What you will do =
In the entries below, find each line with the word "Pendanaan" and return it.

------

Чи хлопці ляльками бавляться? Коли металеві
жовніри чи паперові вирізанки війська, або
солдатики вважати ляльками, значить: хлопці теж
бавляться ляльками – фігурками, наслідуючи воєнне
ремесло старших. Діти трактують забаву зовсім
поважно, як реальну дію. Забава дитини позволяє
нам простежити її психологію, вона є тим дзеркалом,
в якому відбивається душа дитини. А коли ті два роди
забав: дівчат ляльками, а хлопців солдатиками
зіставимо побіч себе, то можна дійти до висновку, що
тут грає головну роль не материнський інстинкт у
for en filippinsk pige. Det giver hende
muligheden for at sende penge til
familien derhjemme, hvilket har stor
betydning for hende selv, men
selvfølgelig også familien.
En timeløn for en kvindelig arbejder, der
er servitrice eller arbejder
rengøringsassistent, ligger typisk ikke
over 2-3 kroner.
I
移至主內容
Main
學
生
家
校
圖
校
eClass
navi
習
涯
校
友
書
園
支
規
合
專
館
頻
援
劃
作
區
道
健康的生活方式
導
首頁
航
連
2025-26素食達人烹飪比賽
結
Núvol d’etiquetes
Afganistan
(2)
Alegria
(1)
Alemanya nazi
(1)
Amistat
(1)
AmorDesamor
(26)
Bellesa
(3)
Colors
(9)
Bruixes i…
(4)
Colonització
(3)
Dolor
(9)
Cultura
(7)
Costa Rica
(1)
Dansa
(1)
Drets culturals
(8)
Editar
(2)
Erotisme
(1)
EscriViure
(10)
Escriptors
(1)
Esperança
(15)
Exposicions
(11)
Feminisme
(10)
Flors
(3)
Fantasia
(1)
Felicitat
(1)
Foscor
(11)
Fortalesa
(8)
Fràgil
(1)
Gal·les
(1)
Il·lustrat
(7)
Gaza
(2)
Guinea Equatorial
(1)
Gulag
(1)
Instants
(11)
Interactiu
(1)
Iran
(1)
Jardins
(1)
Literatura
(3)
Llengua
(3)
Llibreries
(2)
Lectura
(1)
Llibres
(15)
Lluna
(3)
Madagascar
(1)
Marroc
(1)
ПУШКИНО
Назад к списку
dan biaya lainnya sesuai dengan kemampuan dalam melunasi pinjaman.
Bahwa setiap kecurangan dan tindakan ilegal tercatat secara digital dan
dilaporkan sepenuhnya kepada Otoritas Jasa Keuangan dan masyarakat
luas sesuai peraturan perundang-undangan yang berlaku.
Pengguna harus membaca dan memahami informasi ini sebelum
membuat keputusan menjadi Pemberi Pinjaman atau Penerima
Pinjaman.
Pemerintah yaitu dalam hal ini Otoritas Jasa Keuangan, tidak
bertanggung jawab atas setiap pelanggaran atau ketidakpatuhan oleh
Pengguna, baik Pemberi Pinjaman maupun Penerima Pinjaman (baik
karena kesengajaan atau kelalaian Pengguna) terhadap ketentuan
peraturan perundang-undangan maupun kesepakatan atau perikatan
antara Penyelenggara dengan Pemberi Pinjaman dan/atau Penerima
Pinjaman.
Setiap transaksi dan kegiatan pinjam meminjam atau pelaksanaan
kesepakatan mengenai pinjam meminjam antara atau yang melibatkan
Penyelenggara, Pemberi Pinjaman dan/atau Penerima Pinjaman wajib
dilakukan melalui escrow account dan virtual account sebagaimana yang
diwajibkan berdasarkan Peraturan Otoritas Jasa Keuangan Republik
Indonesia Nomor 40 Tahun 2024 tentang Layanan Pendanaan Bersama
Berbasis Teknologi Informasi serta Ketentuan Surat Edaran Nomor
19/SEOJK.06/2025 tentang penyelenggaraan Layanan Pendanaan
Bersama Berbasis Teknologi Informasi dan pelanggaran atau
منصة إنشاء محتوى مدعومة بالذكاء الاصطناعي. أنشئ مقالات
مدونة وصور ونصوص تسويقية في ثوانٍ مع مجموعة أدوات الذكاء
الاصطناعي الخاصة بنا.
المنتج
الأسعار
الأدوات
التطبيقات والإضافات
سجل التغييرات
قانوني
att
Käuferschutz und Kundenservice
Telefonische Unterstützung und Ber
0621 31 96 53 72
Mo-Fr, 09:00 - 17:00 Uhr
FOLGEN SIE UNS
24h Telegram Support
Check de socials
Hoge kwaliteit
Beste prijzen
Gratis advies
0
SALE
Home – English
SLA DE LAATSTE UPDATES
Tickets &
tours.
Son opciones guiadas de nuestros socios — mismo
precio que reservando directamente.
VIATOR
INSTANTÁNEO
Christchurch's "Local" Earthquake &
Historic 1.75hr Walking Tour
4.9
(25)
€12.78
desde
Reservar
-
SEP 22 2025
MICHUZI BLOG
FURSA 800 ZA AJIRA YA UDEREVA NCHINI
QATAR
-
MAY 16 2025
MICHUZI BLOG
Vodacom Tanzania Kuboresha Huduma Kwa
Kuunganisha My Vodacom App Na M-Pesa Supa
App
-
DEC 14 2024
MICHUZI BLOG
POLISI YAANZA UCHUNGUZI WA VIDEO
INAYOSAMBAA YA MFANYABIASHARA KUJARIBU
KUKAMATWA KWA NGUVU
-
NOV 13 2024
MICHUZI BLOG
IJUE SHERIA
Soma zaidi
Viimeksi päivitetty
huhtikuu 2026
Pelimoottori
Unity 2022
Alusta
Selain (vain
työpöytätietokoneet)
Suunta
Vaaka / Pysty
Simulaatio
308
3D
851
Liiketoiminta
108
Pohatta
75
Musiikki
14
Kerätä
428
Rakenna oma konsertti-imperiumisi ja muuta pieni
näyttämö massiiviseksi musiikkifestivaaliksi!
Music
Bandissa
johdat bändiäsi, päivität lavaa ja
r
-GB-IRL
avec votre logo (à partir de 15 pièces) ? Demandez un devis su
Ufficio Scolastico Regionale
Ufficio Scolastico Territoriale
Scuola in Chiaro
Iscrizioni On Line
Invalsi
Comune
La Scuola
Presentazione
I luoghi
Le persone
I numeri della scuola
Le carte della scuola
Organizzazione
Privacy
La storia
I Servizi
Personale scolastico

------

Answer area =
Indonesia Nomor 40 Tahun 2024 tentang Layanan Pendanaan Bersama
19/SEOJK.06/2025 tentang penyelenggaraan Layanan Pendanaan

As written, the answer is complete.